Sure, this is a really simple example, but I’ve seen a lot of cases where what the API returned looked almost exactly like the data table (especially in the early iterations of a piece of software).

DRY would lead me to think these two classes are the same: they’re duplication, right? So I should delete one and just reuse the other?

No.

While DRY seems like it should apply, if followed obediently and the repeat code remove, you’d actually have a significantly worse piece of software.

Say you want to make some changes to the way a book is stored. You notice that properties like Author and Publisher are repeated and would make more sense in their own table/document. Now you have new classes to represent those properties in your book class:

public class BookEntity
{
   ...
   public AuthorEntity Author { get; set; }
   ...
   public PublisherEntity Publisher { get; set; }
   ...
}

The problem is, if you had reused this class to return book information from the API, you just introduced breaking changes to any clients using your API. By removing duplication, you, by definition, increased coupling.

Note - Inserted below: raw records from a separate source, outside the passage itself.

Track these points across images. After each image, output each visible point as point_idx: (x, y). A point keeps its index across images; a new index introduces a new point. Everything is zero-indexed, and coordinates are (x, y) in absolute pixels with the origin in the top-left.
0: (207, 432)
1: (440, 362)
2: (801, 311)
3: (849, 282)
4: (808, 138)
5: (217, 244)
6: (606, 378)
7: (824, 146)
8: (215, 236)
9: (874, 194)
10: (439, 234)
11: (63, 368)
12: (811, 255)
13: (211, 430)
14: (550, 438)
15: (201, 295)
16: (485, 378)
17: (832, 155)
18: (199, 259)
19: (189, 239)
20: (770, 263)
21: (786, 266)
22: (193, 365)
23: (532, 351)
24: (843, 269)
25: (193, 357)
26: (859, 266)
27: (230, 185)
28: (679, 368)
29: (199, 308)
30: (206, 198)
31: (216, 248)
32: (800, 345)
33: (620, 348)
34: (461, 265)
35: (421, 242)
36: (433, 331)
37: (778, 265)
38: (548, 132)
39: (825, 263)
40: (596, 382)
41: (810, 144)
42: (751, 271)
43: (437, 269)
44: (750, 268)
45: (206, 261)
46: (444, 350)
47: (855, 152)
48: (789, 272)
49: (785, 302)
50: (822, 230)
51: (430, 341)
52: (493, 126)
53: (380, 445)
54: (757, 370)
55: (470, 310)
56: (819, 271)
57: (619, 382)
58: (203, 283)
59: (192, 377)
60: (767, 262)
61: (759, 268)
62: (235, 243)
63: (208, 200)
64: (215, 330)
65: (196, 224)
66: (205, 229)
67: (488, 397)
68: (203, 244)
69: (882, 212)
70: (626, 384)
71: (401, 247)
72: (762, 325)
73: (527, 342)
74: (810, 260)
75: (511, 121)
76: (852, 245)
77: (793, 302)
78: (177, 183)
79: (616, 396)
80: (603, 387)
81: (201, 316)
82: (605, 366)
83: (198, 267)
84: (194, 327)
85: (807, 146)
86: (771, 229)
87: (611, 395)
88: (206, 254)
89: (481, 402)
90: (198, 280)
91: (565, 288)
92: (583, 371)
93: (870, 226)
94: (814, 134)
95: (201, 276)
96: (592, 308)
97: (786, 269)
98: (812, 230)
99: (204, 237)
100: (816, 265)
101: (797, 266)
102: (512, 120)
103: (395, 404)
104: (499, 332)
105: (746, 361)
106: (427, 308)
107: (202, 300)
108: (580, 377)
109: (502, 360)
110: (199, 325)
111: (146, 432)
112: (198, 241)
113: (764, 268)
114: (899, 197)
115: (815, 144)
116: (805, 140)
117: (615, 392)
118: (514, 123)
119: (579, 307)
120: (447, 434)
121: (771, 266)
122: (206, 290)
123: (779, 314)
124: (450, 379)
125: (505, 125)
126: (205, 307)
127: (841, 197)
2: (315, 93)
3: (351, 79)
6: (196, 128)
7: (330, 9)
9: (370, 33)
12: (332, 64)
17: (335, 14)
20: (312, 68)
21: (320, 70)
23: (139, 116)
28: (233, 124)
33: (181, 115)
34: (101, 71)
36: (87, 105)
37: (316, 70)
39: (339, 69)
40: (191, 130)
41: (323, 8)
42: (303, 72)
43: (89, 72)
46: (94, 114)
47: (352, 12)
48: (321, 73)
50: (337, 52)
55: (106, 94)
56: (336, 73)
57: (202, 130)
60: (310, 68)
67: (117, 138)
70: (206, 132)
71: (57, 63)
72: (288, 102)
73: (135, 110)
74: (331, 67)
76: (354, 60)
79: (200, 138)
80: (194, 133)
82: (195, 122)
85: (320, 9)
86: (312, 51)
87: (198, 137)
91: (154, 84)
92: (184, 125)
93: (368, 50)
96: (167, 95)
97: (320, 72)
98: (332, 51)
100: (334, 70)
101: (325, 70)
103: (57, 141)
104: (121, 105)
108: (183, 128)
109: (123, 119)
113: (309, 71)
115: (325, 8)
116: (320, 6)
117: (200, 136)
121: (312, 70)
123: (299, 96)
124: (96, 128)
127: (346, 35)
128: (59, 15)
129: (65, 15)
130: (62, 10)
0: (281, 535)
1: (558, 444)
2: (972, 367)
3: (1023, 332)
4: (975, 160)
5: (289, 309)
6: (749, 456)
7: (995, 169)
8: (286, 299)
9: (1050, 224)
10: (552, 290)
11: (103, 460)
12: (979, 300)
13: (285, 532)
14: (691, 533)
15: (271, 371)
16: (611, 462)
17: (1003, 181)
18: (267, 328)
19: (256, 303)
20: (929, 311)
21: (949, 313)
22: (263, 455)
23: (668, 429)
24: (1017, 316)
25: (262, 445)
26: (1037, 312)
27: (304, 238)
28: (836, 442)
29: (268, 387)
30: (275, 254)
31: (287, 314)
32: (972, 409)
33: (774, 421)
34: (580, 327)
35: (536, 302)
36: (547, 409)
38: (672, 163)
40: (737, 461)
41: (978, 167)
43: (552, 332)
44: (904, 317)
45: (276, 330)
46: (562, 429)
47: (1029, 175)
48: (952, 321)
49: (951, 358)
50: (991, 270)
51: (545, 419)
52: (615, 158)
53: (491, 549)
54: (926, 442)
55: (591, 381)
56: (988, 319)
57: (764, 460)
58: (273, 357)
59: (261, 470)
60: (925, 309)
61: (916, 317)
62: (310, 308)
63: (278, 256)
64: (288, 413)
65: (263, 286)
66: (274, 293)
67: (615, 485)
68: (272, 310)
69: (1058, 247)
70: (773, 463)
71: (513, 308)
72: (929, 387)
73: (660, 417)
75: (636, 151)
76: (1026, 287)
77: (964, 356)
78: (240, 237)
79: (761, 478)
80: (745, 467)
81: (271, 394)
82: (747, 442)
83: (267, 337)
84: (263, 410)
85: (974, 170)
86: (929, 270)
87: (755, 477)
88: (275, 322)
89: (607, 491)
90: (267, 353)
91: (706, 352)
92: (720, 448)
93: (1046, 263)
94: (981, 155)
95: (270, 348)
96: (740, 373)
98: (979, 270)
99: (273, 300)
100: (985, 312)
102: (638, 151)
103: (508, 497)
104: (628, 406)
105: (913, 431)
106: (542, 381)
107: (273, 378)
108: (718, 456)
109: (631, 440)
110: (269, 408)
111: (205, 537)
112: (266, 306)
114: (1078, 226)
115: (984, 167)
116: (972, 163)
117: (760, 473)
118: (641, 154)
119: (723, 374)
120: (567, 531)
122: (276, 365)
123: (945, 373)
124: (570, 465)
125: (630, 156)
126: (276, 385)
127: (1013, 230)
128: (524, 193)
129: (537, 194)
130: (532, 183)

Even though the classes looked the same, they weren’t duplication because they served a very different purpose. One class is used to model book information in a way that’s ideal for storage. The other is used to define your API contract and may be geared more toward displaying the book to a user.

There’s a better principle that should have been applied here - single-responsibility principle. Ask yourself, what are some likely scenarios where I would want to make changes to the class? If you came up with several unrelated reasons, you’re likely to run into problems when the time inevitably comes to do maintenance or enhancements.

Instead of always thinking about DRY, other design principles like SOLID should be considered first. Then duplication should be considered and code consolidated only when it will be used for the same purpose in multiple places - in other words, if you’ll have to update all of it later for the same reason.

So this is why I don’t like DRY - if you take it literally, you’ll get it dead wrong: it’s the misunderstandings it causes and the disastrous manifestations of those misunderstandings.